I loved the Secret History SO much when I first read it, and I still love it but now see the characters as pretentious. As a teenager I thought they were all so glamorous.

The book that absolutely traumatised me as a parent that had just been 'ok' as a teen was Pet Semetary. Extremely disturbing once you've had a child. I read it years ago and still think about it every couple of months.

I love to think about what I'll read differently in the future ☺️

Marshwiggles · 18/09/2024 19:09

I recently reread The House On The Brink by John Gordon which had so thrilled me as a young reader but as an adult it was hard to push past all the misogyny. I felt more forgiving toward Moonfleet when rereading that.

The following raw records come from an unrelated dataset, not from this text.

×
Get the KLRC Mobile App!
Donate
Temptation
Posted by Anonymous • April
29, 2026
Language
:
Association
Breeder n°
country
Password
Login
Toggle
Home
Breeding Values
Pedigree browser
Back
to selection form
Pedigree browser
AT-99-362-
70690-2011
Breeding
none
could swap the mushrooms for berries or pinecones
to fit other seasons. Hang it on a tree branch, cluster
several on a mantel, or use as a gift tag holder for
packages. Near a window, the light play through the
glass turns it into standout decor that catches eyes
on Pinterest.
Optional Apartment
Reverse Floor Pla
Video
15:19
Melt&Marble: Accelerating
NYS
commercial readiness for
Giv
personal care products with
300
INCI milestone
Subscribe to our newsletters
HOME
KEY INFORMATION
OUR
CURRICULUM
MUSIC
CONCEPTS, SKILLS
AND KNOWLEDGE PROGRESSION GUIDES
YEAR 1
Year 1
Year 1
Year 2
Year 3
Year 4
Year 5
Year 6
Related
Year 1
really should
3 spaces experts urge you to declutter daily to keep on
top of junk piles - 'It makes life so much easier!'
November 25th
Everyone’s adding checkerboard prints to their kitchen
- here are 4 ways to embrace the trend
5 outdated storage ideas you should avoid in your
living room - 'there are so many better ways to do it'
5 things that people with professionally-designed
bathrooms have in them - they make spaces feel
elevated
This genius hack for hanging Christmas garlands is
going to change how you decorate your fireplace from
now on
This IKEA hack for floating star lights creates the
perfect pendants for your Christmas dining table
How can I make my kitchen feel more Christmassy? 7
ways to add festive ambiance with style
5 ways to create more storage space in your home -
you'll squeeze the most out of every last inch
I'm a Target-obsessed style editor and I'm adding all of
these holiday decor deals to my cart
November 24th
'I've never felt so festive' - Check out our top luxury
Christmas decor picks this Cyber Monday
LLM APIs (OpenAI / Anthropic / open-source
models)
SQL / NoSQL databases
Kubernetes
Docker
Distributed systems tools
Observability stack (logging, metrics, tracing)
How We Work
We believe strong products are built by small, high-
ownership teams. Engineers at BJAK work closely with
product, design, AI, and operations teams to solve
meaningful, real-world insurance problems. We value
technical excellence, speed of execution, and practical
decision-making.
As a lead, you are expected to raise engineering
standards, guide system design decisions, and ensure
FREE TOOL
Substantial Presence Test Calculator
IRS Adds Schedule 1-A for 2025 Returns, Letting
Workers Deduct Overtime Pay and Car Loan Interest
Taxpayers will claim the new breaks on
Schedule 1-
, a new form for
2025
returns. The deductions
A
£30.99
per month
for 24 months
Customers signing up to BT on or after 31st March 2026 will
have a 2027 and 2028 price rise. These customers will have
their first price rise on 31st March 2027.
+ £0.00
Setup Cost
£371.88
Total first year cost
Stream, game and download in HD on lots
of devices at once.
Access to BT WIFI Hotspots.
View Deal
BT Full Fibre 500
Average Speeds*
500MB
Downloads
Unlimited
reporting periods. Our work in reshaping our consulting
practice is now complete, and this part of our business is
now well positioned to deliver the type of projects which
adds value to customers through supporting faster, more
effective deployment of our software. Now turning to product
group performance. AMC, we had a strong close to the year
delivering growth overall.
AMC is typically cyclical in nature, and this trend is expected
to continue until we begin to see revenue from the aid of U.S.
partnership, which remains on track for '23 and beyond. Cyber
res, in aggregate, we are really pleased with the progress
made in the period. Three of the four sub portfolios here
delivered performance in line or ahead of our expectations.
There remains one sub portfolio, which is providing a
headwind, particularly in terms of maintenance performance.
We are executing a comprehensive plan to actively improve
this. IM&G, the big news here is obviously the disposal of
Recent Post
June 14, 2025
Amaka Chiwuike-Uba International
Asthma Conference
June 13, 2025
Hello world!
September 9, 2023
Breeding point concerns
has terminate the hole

Dappy777 · 23/09/2024 20:54

Aldous Huxley was the first 'serious' writer I got into. He dazzled me in my late teens/early twenties. I thought he was the very definition of urbane, sophisticated brilliance. Recently, I re-read his great novels (Point Counter Point, Eyeless in Gaza etc) and had a slightly different experience. I still think he's a wonderful writer, but he seems more limited – a bit too cold and detached, unable to get inside ordinary people and bring them vividly to life, etc. He's no Dickens, put it that way. I understood a lot more of what he said (much of it went over my head when I first read him).

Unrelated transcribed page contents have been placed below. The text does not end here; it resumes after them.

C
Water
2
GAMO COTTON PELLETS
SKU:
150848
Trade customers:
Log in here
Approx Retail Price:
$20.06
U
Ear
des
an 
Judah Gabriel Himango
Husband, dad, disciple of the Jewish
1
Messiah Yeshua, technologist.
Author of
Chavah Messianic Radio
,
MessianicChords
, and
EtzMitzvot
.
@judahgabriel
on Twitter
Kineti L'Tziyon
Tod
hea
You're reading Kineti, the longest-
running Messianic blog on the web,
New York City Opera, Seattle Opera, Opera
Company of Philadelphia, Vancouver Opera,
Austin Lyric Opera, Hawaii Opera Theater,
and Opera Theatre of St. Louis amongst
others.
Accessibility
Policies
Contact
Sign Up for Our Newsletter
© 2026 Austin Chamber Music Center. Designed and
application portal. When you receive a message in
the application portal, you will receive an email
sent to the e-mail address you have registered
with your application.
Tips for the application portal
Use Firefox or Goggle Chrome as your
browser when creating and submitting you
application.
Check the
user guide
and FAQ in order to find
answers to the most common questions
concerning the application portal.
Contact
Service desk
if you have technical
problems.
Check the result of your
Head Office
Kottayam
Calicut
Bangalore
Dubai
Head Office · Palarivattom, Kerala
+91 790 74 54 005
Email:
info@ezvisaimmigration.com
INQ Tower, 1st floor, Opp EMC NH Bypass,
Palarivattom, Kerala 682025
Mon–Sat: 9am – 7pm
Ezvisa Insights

I have a slightly lower opinion of Wuthering Heights today, but an even higher one of Pride and Prejudice. Thomas Hardy' prose grates on me now. I still think he's an extraordinary storyteller, but a clunky stylist. As I get older, my opinion of Dickens is more mixed. For vivid characters and brilliant, one off scenes, he's unbeatable. The older I get, however, the more I prefer George Eliot. Virginia Woolf said that Middlemarch was one of the few novels written for grown-ups, and I kind of see what she means.

Re-reading Evelyn Waugh, I find him every bit as funny and brilliant, but the nastiness and sadism disturbs me more than it used to. I also feel more sensitive to Wilde's arrogance and snobbery. My love for P. G. Wodehouse, however, deepens with every re-read.